25/7/09

En vez de hacer visera con la mano para quitarse el sol y poder ver el panel luminoso que avisa de la llegada de un nuevo tren, cerró el puño a la altura de su frente y por un momento se creyó un general romano saludando a sus legiones en el andén. Sus soldados eran varias ecuatorianas con bolsas de H&M, un ejecutivo que paseaba mirándose muy pensativo los zapatos, varios adolescentes que se empujaban unos a otros riendo y una señora ya mayor que parecía hablar sola.
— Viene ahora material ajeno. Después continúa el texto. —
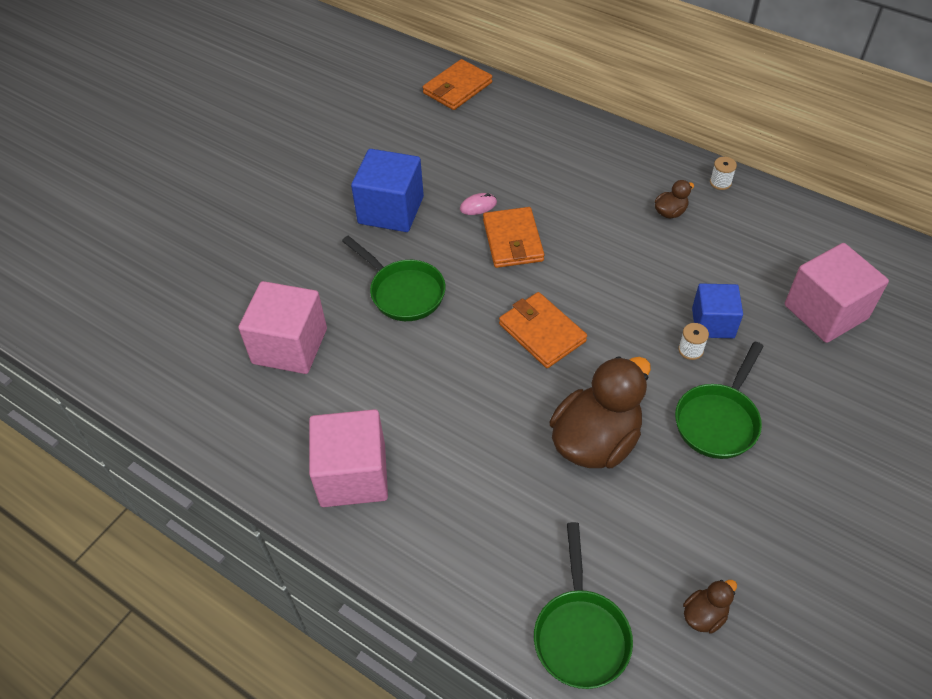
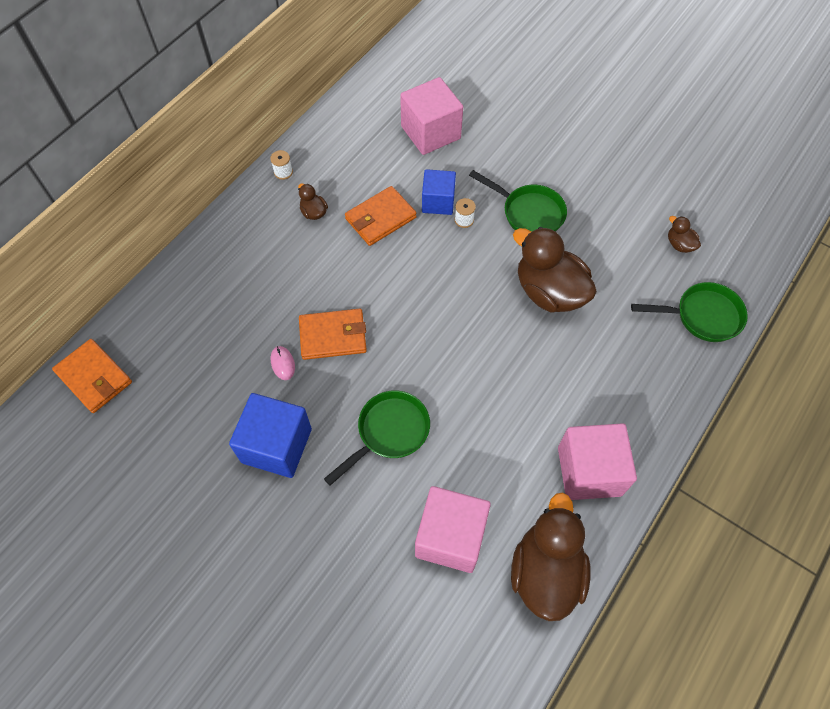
camera: 90 degrees left, 10 degrees up
orange wallet [499,292,587,368] -> orange wallet moved to [345,186,417,246]
none -> brown duck [511,493,591,621]

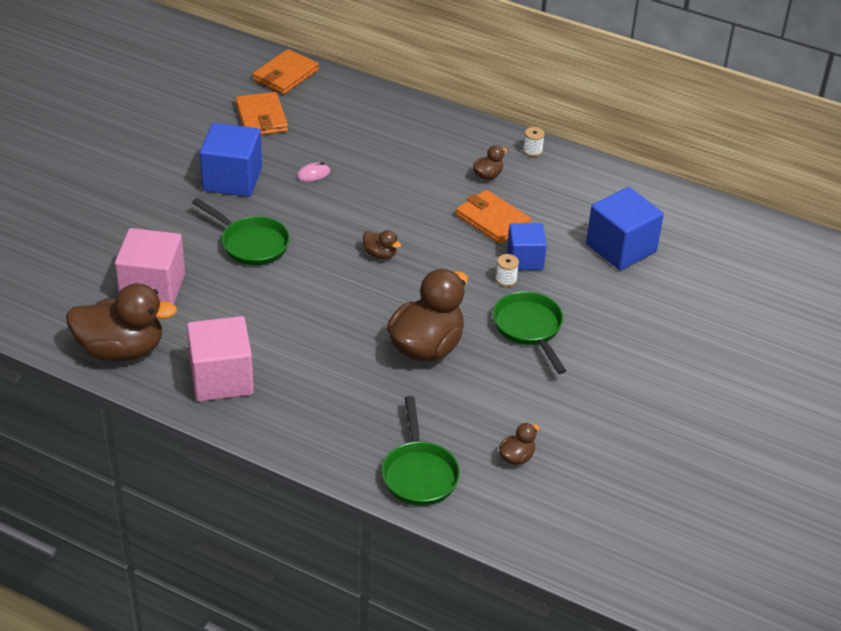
camera: 80 degrees right, 20 degrees down
orange wallet [299,309,367,360] -> orange wallet moved to [236,92,288,135]
pink cube [400,77,463,155] -> blue cube [586,187,664,270]
green pan [469,170,567,232] -> green pan turned 135 degrees clockwise [493,291,566,374]
none -> brown duck [363,230,401,259]

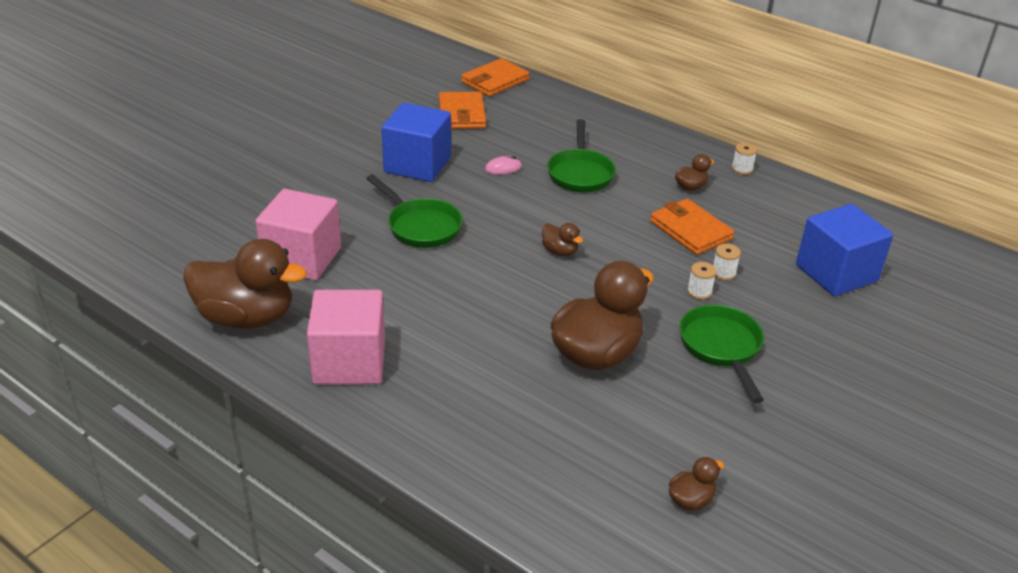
camera: 10 degrees right, 5 degrees down
green pan [382,396,460,506] -> green pan moved to [547,119,616,192]
blue cube [507,223,547,270] -> white spool [713,244,741,281]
Cuando alcanzó la sombra bajó el brazo y destensó la mano derecha, que cayó muerta a su posición habitual. En la mano izquierda llevaba una bolsa que contenía cuatro sobres al vacío de embutidos, dos de chorizo y dos de salchichón, y un paquete de pan tostado marca Eroski. Pensó por un momento si los generales romanos iban por la calle con bolsas de la compra o si se protegían del sol alzando el puño a la altura de los ojos simulando un saludo militar improvisado: salve, mes de julio, los embutidos te saludan. El panel luminoso indicó que en un minuto llegaría el tren; las menguadas legiones subirían y el andén quedaría abandonado al sofocante empeño del sol en traspasar el cemento y llegar hasta el núcleo mismo de la ciudad, ese lugar cerrado con llave en el que están escritas las fechas de todas las muertes. Roma volvía a vencer. Los gatos que cruzaban las vías como el que camina por el pasillo de su casa lo sabían; las palomas que se posaban en el tendido eléctrico lo sabían; incluso las que parecían pelear o cortejarse en los huecos del muro de piedra de la estación con sus desagradables revoloteos y gorjeos, negando así el símbolo de paz que representan, también lo sabían.